I disagree with your explanation of Tim Cook’s comments. He didn’t have to say a thing about iPhone sales. He reiterated the sales goal (not a promise) and indicated that Apple was confident it would meet the sales goal.
Apple delivers numbers (which by law have to be accurate / honest) 4 times a year. The stock price will eventually correlate to those numbers. If Apple commented on all of the boneheaded comments that pass for Analysis, they would be very busy indeed.
I like Apple’s traditional approach of not commenting on anything outside of quarterly financial results. Let the idiots bloviate all they want – the truth will set the record straight.
Let’s note that Apple just reported its’ best Fiscal Year / Quarterly results EVER.
The Street and Microsoft are run by reactionary conservatives. Apple is a progressive company and scares these guys. Their world is constantly threatened by them. They can try to keep Apple down, but fearmongering only goes so far, ultimately the people see through it and go for what works.

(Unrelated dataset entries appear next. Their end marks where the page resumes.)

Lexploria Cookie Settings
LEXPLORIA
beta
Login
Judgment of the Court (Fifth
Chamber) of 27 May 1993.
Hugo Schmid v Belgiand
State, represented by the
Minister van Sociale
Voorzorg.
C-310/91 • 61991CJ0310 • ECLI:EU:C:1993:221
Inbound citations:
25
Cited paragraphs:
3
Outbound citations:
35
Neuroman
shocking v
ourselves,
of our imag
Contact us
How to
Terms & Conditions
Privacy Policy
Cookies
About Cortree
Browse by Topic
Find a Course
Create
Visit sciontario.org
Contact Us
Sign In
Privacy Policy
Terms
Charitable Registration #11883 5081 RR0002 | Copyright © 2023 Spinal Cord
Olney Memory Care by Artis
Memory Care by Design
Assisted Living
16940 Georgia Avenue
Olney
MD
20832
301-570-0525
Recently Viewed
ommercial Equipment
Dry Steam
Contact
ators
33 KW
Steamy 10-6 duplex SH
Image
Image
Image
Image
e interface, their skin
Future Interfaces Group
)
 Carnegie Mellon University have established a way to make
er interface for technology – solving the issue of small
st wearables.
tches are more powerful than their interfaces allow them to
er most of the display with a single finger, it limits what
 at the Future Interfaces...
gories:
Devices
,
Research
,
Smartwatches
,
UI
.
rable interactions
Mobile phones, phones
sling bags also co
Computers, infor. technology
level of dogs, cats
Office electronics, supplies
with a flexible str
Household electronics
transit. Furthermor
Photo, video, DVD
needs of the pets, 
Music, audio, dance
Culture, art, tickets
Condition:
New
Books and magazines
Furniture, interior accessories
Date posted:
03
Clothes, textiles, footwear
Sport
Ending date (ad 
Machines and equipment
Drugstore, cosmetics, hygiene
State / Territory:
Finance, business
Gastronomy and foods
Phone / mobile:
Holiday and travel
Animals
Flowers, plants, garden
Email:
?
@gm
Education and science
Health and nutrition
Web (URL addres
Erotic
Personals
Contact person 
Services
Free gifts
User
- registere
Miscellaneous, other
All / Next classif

When Cook made his remark about Apple being willing to revisit the single-carrier marketing model for the iPhone he was probably thinking of the foreign market. The arrangement works sufficiently well in the US that Apple has no compelling reason to change it. But after all these months, the iPhone is officially available in only three, count ’em, three foreign countries, although there’s allegedly a thriving grey market for unlocked iPhones in other nations, and iPhone sales are much less than they could be. I suspect the reason is that Apple is discovering it’s much harder to negotiate deals with foreign carriers than they had originally imagined due to problems with local laws, politics, cultures, and technologies. They’re not used to situations where you have to deposit a couple of million in the Cayman Islands bank account of the brother-in-law of the Minister of Torture before you’re even allowed to start negotiations with a local carrier, but a lot of the world still works that way. Apple has two possible ways of responding. One is the “wink-wink nudge-nudge” approach where they sell only locked iPhones, but are careful not to make them very difficult to unlock (this is their current policy). The other is to offer unlocked iPhones in all countries where single-carrier contracts don’t exist (i. e., not in the US, UK, France, or Germany). Especially since weak iPhone sales helped trigger AAPL’s tumble, Apple has a powerful reason to rethink its current policy (lots of folks in Cupertino have AAPL stock options).